*** EXERCISE MATERIAL ***
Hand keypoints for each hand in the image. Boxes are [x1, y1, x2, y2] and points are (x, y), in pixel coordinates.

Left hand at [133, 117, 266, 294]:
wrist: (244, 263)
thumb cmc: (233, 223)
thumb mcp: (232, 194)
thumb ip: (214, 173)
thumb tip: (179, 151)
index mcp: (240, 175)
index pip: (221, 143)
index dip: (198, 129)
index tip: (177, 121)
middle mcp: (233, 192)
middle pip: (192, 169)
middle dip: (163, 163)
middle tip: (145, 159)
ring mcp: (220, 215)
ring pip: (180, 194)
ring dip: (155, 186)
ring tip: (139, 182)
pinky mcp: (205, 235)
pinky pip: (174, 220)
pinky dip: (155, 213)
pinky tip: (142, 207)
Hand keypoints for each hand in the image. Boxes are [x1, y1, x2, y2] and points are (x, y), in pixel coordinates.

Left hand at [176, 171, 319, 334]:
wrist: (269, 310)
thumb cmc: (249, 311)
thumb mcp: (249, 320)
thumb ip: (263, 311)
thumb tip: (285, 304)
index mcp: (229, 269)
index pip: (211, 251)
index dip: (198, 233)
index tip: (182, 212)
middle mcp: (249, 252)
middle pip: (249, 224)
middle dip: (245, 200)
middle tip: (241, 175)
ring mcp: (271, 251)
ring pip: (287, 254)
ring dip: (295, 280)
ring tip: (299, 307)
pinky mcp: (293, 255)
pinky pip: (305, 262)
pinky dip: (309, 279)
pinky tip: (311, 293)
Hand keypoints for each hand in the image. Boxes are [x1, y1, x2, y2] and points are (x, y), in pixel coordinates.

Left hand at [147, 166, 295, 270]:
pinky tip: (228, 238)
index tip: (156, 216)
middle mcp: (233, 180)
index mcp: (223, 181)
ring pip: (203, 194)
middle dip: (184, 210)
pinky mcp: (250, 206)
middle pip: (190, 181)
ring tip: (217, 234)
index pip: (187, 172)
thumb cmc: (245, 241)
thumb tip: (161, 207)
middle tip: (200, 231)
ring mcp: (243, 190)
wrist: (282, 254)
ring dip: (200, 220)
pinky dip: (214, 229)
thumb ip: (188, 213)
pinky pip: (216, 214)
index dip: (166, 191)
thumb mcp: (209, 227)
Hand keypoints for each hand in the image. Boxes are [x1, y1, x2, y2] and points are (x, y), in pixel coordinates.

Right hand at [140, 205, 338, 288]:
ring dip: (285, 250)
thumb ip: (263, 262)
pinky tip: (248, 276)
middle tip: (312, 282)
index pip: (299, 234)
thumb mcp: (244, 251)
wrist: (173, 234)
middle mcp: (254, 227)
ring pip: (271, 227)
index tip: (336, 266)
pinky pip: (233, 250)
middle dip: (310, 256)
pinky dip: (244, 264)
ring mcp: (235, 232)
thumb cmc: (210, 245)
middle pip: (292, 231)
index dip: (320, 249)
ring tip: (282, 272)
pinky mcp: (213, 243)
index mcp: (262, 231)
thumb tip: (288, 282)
*** End of EXERCISE MATERIAL ***
### [EXERCISE]
Return the full listing exactly as written.

### [EXPECTED ANSWER]
Hand keypoints for each hand in the image. Boxes are [x1, y1, x2, y2] and points are (x, y), in pixel coordinates.

Left hand at [133, 117, 266, 294]:
wrist: (244, 263)
thumb cmc: (233, 223)
thumb mcp: (232, 194)
thumb ip: (214, 173)
thumb tip: (179, 151)
index mcp: (240, 175)
index pip: (221, 143)
index dip: (198, 129)
index tip: (177, 121)
middle mcp: (233, 192)
middle pip: (192, 169)
middle dip: (163, 163)
middle tip: (145, 159)
ring mcp: (220, 215)
ring pip: (180, 194)
ring dip: (155, 186)
ring tip: (139, 182)
pinky mcp: (205, 235)
pinky pip: (174, 220)
pinky dip: (155, 213)
pinky tip: (142, 207)
Hand keypoints for each hand in the image. Boxes are [x1, y1, x2, y2] and points are (x, y), in pixel coordinates.

Left hand at [176, 171, 319, 334]:
wrist: (269, 310)
thumb cmc: (249, 311)
thumb mcp: (249, 320)
thumb ip: (263, 311)
thumb tip: (285, 304)
index mcp: (229, 269)
index pip: (211, 251)
index dip: (198, 233)
index tip: (182, 212)
middle mcp: (249, 252)
middle pip: (249, 224)
middle dip: (245, 200)
middle tip: (241, 175)
ring mcp: (271, 251)
ring pip: (287, 254)
ring dip: (295, 280)
ring tip: (299, 307)
pinky mcp: (293, 255)
pinky pip: (305, 262)
pinky dip: (309, 279)
pinky tip: (311, 293)
Hand keypoints for each hand in the image. Boxes are [x1, y1, x2, y2] and points are (x, y), in pixel coordinates.

Left hand at [147, 166, 295, 270]:
pinky tip: (228, 238)
index tip: (156, 216)
middle mcp: (233, 180)
index mcp: (223, 181)
ring pip: (203, 194)
middle dip: (184, 210)
pinky mcp: (250, 206)
middle pip: (190, 181)
ring tip: (217, 234)
index pip: (187, 172)
thumb cmc: (245, 241)
thumb tip: (161, 207)
middle tip: (200, 231)
ring mcp: (243, 190)
wrist: (282, 254)
ring dip: (200, 220)
pinky dip: (214, 229)
thumb ip: (188, 213)
pinky pip: (216, 214)
index dip: (166, 191)
thumb mcp: (209, 227)
Hand keypoints for each hand in the image. Boxes are [x1, y1, x2, y2] and points are (x, y), in pixel coordinates.

Right hand at [140, 205, 338, 288]:
ring dip: (285, 250)
thumb ip: (263, 262)
pinky tip: (248, 276)
middle tip: (312, 282)
index pip: (299, 234)
thumb mcp: (244, 251)
wrist: (173, 234)
middle mcp: (254, 227)
ring pip: (271, 227)
index tip: (336, 266)
pinky pip: (233, 250)
middle dip: (310, 256)
pinky dip: (244, 264)
ring mcp: (235, 232)
thumb cmc: (210, 245)
middle pip: (292, 231)
index dip: (320, 249)
ring tip: (282, 272)
pinky mcp: (213, 243)
index mcp: (262, 231)
thumb tip: (288, 282)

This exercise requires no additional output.